The Armed Career Criminal Act defines a “violent felony” as “any crime punishable by imprisonment for a term exceeding one year ... that — “(i) has as an element of the use, attempted use, or threatened use of physical force against the person of another; or “(ii) is burglary, arson, or extortion, involves use of explosives, or otherwise involves conduct that presents a serious potential risk of physical injury to another.”

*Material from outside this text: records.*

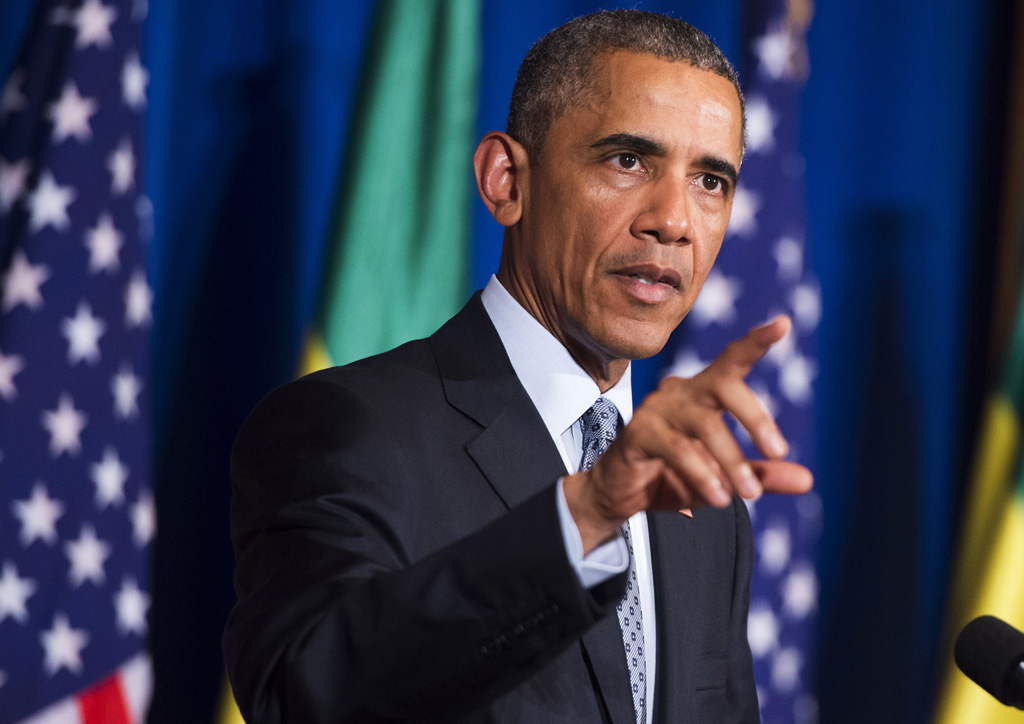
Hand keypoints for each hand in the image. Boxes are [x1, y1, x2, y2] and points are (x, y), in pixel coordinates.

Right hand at [563, 315, 813, 552]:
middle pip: (723, 385)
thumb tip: (807, 480)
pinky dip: (701, 475)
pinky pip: (677, 449)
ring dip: (731, 461)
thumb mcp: (724, 478)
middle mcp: (680, 392)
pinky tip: (717, 498)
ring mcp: (656, 409)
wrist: (622, 495)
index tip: (784, 323)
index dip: (756, 341)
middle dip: (754, 417)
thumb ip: (761, 474)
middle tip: (778, 451)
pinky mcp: (637, 432)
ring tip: (748, 493)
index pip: (732, 360)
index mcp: (703, 393)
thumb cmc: (672, 475)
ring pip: (703, 425)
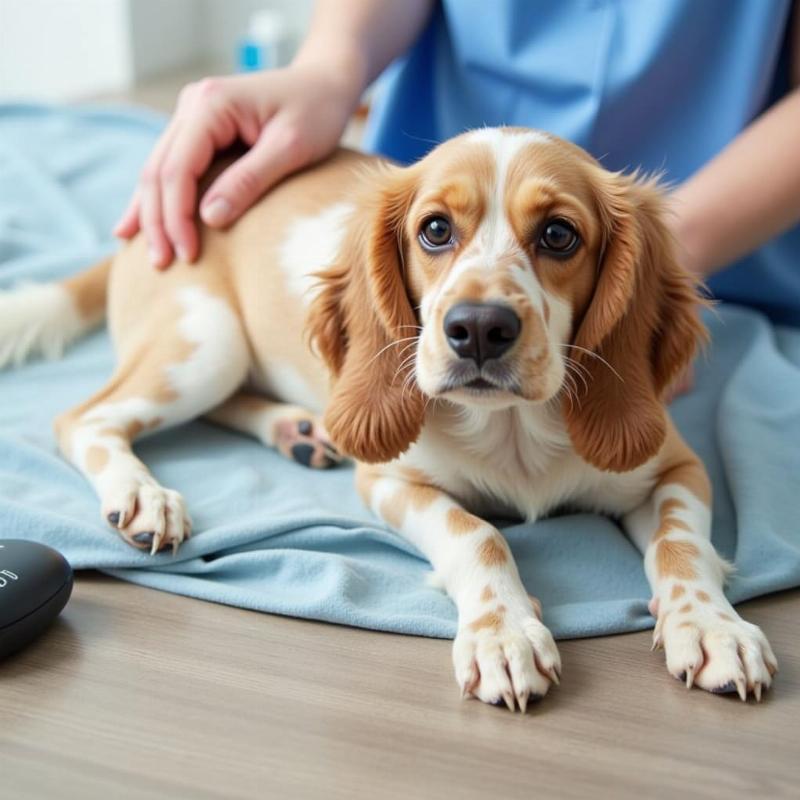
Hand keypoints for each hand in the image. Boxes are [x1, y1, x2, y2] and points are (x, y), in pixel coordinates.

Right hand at [114, 62, 360, 267]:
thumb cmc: (316, 112)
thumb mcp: (291, 148)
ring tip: (149, 255)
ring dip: (151, 215)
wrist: (324, 84)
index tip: (187, 255)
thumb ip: (250, 180)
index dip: (178, 216)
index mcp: (211, 104)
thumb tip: (209, 218)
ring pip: (157, 171)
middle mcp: (192, 105)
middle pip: (158, 171)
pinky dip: (157, 200)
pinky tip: (136, 226)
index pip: (178, 169)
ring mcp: (191, 115)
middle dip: (158, 221)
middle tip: (161, 265)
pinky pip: (170, 168)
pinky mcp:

The problem was with the last clause: “conduct that presents a serious potential risk of physical injury to another.” For years, courts have been struggling about what that means. Does it cover drunken driving (which could, but usually doesn’t, result in death)? How about fleeing the police?

Scalia, who long has raised concerns about this provision, concluded that it violated the 5th Amendment’s due process clause, which, he noted, prohibits the government from “taking away someone’s life, liberty, or property under a criminal law so vague that it fails to give ordinary people fair notice of the conduct it punishes, or so standardless that it invites arbitrary enforcement.”

The notion that laws should give notice about what they forbid is a longstanding one (and in some tension with another principle, that ignorance of the law is no excuse). But Scalia’s willingness to invoke it in this case is a reminder that he often rules for criminal defendants, including in search-and-seizure cases and those involving the right to confront one’s accusers in court.

But those opinions get less attention that his dissenting views. And don’t expect to hear the majority opinion in Johnson vs. United States set to music.